Our Confidentiality Obligations
This non-disclosure agreement (“NDA”) is between TRIBOO LLC (registered in Delaware, United States) (“we,” “us,” or “our”) and you or the entity that you represent (“you,” or “your”). For the purposes of enabling us to provide professional services to you, you have agreed to provide us with written and oral information (“Confidential Information”) concerning the project which we have been engaged to complete (“Project”) subject to the terms of this NDA. This NDA takes effect when you sign our engagement letter, or use our Services (as defined in the Service Terms).
1. We will keep the Confidential Information, and our engagement with you, in strict confidence. We will not use the Confidential Information, and publicly reference you or this engagement in any way, without your prior written consent, for any purpose other than in connection with the Project. The Confidential Information will not be disclosed to any persons other than those Representatives (as defined below) who have a need to know. “Representatives” means our affiliates, directors, officers, employees, professional advisers and agents. We will inform our Representatives of the confidential nature of the Confidential Information and direct our Representatives to hold the Confidential Information in strict confidence.
2. Section 1 (above) will not apply to any information which: (a) is or becomes generally available to the public through no violation of this NDA; (b) was available to us on a non-confidential basis prior to its disclosure to us by the you; (c) becomes available to us on a non-confidential basis from a source other than you provided that such source is not bound by an NDA with you; or (iv) is required to be disclosed to any court, regulatory authority, other governmental authority or pursuant to any requirement of law.
3. At your request, we will destroy all Confidential Information received from you and will not retain any copies of, or other reproductions or extracts of, the Confidential Information, except as it may retain in accordance with prudent business practices (any retained material will remain subject to the provisions of this NDA without any time limit).
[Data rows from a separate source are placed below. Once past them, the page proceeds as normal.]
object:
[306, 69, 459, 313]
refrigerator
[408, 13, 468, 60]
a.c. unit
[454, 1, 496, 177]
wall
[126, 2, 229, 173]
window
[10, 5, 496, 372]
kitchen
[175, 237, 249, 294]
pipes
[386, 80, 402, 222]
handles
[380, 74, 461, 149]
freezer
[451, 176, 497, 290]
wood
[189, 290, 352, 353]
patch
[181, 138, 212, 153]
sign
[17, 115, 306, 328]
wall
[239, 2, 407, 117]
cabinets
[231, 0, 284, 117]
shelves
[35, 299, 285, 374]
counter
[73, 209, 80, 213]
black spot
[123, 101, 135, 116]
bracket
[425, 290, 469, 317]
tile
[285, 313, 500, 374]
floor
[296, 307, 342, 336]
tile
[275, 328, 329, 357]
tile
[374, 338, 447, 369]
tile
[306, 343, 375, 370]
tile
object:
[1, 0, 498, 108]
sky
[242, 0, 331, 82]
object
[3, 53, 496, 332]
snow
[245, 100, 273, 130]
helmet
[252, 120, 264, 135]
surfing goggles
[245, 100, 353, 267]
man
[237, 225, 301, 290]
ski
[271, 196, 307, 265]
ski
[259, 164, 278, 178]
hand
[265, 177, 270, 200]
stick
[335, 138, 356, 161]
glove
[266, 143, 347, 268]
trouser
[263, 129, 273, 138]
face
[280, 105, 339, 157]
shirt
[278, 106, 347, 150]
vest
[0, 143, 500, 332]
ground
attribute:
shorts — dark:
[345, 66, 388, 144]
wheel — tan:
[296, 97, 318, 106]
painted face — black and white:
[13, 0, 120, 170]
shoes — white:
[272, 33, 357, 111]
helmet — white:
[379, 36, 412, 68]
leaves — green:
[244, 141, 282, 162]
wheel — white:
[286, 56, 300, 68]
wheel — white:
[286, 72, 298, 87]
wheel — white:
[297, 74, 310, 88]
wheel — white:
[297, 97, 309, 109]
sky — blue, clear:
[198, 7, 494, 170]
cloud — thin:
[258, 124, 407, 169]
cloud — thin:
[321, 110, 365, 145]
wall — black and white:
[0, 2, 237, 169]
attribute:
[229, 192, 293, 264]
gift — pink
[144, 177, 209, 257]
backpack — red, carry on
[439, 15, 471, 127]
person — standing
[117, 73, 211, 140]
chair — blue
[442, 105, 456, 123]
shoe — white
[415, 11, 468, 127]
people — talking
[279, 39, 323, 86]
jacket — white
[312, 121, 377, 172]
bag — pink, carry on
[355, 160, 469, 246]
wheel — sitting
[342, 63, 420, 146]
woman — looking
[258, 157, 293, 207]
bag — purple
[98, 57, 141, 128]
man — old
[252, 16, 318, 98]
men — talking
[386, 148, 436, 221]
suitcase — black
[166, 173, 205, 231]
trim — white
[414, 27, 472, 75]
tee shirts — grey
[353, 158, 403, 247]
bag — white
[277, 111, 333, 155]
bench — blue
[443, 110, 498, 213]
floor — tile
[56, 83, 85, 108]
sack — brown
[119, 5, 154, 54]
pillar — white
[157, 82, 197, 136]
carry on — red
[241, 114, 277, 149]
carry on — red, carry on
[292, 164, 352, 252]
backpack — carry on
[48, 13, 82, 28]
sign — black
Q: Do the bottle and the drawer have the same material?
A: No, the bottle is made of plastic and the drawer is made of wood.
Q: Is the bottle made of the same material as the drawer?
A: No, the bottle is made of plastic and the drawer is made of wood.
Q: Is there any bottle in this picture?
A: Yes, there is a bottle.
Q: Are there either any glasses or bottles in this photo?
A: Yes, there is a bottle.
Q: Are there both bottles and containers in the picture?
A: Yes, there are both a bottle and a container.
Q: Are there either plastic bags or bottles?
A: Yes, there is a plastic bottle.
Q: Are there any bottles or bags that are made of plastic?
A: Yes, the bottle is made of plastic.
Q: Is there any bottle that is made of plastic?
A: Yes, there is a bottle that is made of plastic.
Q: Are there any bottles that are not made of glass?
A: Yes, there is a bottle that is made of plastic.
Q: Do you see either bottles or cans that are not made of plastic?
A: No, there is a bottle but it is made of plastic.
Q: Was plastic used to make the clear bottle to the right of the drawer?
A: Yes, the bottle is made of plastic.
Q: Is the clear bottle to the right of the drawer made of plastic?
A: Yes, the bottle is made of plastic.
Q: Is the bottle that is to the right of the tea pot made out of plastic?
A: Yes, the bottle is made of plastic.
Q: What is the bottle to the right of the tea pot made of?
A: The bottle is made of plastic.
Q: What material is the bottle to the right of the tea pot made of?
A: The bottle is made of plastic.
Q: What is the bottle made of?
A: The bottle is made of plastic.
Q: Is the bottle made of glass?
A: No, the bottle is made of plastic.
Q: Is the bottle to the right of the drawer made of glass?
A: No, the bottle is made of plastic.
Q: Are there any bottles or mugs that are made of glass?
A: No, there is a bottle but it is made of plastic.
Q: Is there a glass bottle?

4. We acknowledge and agree that you make no representation or warranty, express or implied, as to the accuracy, correctness or completeness of the Confidential Information. You, your affiliates, directors, officers, employees, professional advisors or agents will not be liable to us for any loss or damage suffered by us resulting from our use of the Confidential Information.
5. This NDA is governed by and will be construed in accordance with the laws of the State of Washington State United States, and the parties irrevocably submit to the non-exclusive jurisdiction of the courts of King County, Washington. The duration of this NDA is twenty-four (24) months from the acceptance date of this NDA. No party will amend or modify this NDA without the written consent of the other party.